Wagnisfinanzierer Berlin bleibt Hauptstadt der Start-ups

Auch der Flugtaxi-Entwickler erhielt 2020 eine große Finanzspritze.
Frankfurt. Der deutsche Markt für Venture-Capital kam bisher vergleichsweise glimpflich durch die Coronakrise. Die Zahl der Finanzierungsrunden stieg 2020 sogar um sechs Prozent auf 743 und erreichte damit einen neuen Rekordwert.
Allerdings gab es deutlich weniger große Deals im Volumen von mindestens 100 Millionen Euro. Das führte dazu, dass das gesamte Investitionsvolumen stark sank – um 15 Prozent auf 5,3 Milliarden Euro.
Positiv verläuft die Entwicklung in der deutschen Hauptstadt. Laut dem Start-up-Barometer der Prüfungs- und Beratungsgesellschaft EY gab es in Berlin wieder besonders rege Aktivitäten: Die Zahl der Finanzierungsrunden kletterte in der Hauptstadt um 20 Prozent auf 314.
Doch auch in Berlin macht sich der Mangel an ganz großen Transaktionen bemerkbar, denn das Investitionsvolumen verringerte sich um 17 Prozent auf 3,1 Milliarden Euro. Zweiter Magnet für Gründer ist München und sein Umland.
„Es gibt zwar einen Corona-Effekt bei den Risikokapitalinvestitionen“, sagt Hubert Barth, Vorsitzender der Geschäftsführung von EY Deutschland. Dieser beschränke sich aber in erster Linie auf den Rückgang bei sehr großen Deals. Die Zahl der Transaktionen mit einem Volumen von mehr als 100 Millionen Euro sank im Vergleich zum Vorjahreszeitraum von 13 auf acht.
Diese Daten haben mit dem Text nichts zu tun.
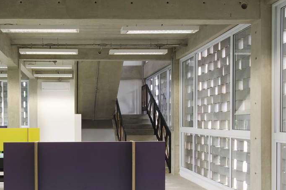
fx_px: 349
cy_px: 122
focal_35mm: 44
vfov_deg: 30.2
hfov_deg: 43.5
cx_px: 81
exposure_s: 1/5
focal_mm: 10
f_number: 9
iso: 100
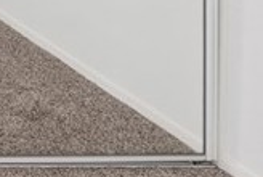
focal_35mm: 106
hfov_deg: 13.5
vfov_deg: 11.5
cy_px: -192
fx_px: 776
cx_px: -385
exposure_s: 1/2
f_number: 5.6
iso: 400
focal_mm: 17
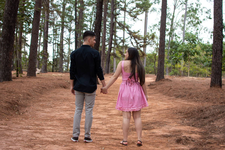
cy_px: 75
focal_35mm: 52
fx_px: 328
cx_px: 112
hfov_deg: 37.9
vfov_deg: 25.8
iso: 320
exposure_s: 1/200
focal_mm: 35
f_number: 2.5
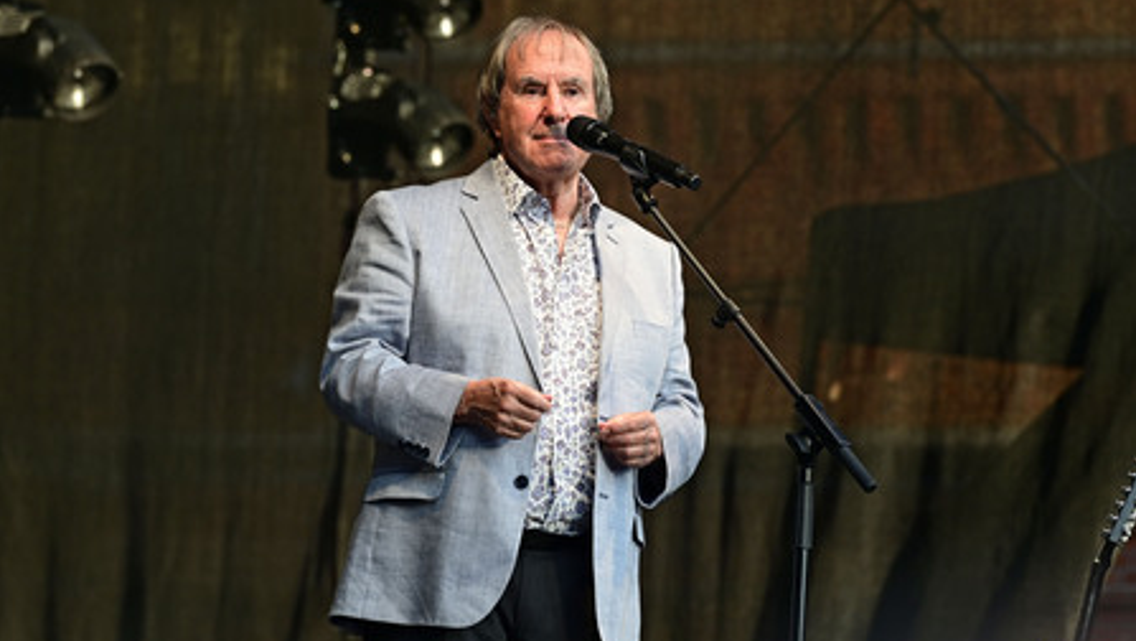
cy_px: 308
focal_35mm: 211
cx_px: 565
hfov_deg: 10.2
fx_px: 6359
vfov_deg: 5.8
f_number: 5
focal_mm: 200
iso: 320
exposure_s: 1/400
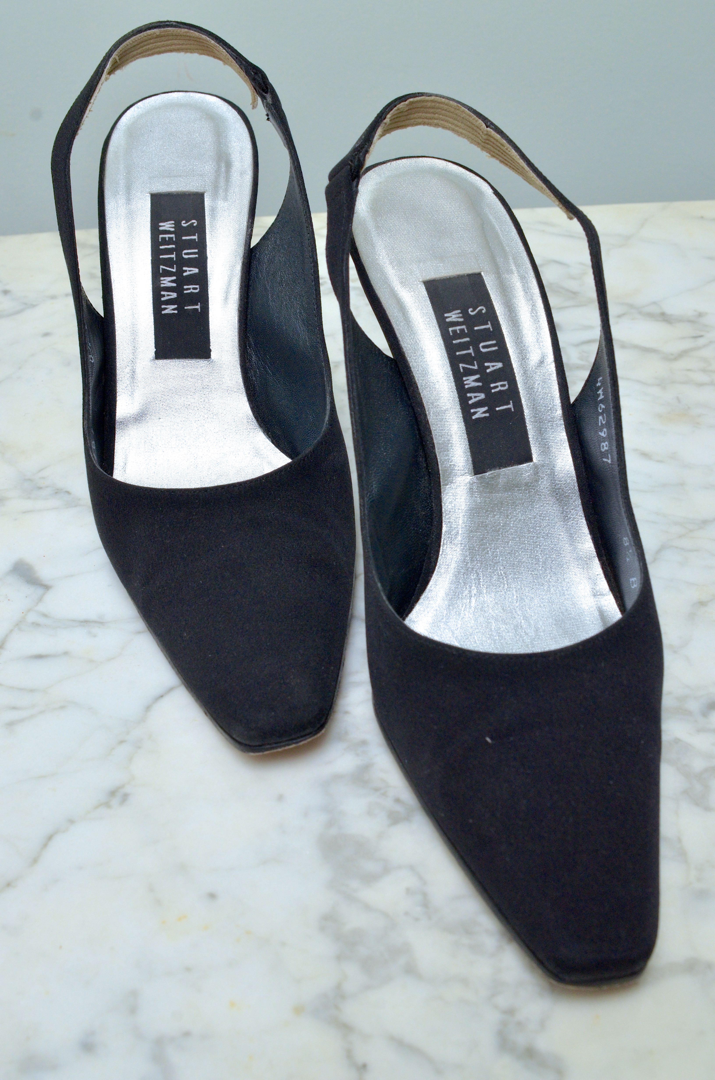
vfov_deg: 46.5
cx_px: 358
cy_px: 540
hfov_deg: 31.8
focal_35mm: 42
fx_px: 1257
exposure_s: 1/160
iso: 800
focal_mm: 28
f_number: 10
Zu den Gewinnern zählen Gesundheit und E-Commerce
Gleichzeitig gab es mehr kleinere Deals. Eindeutige Gewinner des letzten Jahres waren laut der Analyse die Bereiche Gesundheit und E-Commerce, in die jeweils deutlich höhere Summen investiert wurden. Auf der anderen Seite schrumpfte das Investitionsvolumen bei Mobilitäts-Start-ups und Fintechs kräftig.
Zwar sind die deutschen Gründer bislang mit einem blauen Auge davongekommen, für eine Entwarnung ist es aber nach Meinung von EY-Partner Thomas Prüver noch zu früh.
Denn aufgrund der ausgesetzten Insolvenzanmeldungspflicht sei nicht klar, wie es tatsächlich um die vielen kleinen Unternehmen bestellt ist, die nicht im Investorenfokus stehen und womöglich vollständig mit Eigenmitteln finanziert sind.
Größte Finanzspritze ging an Auto1
Die größte Transaktion in Deutschland war eine Finanzspritze von 255 Millionen Euro für die in Berlin ansässige Auto1 Group im Juli, die an diesem Mittwoch ihren Börsengang ankündigte.
An zweiter Stelle steht der Münchener Flugtaxi-Entwickler Lilium, dann folgt im Ranking eine 212-Millionen-Euro-Finanzierung für das Berliner E-Mobility-Start-up Tier Mobility. Von den fünf größten Finanzierungsrunden des Jahres entfielen vier auf Berlin, eine auf Bayern.
Die meisten Finanzierungsrunden, nämlich 232, wurden 2020 wie schon im Vorjahr im Bereich „Software & Analytics“ gezählt. Das Investitionsvolumen schrumpfte allerdings um 15 Prozent auf 1,0 Milliarden Euro.
Deep Tech, Social Commerce und Industrie 4.0 stehen im Fokus
Gesunken ist hingegen die Zahl der Finanzierungsrunden für E-Commerce-Start-ups, während das Investitionsvolumen in diesem Segment um 35 Prozent auf 976 Millionen Euro hochschnellte. Im Fintech-Sektor sanken die Transaktionen um 13 auf 54, das Investitionsvolumen ging deutlich um 58 Prozent auf 552 Millionen Euro zurück.
Der M&A-Experte Christian Saxenhammer von der Berliner Investment-Boutique Saxenhammer & Co. rechnet mit einer Konsolidierung unter den reiferen Fintechs im laufenden Jahr. „Außerdem sehe ich zunehmenden Druck bei den etablierten Finanzdienstleistern, die Digitalisierung des Geschäftsmodells zu verstärken. Übernahmen von Fintechs können ein probates Mittel sein.“
Gleichfalls sei aber auch der Boom der Fintech-Gründungen abgeebbt. Andere Branchen stünden bei den Gründern mehr im Fokus, etwa die Themen Deep Tech, Social Commerce und Industrie 4.0.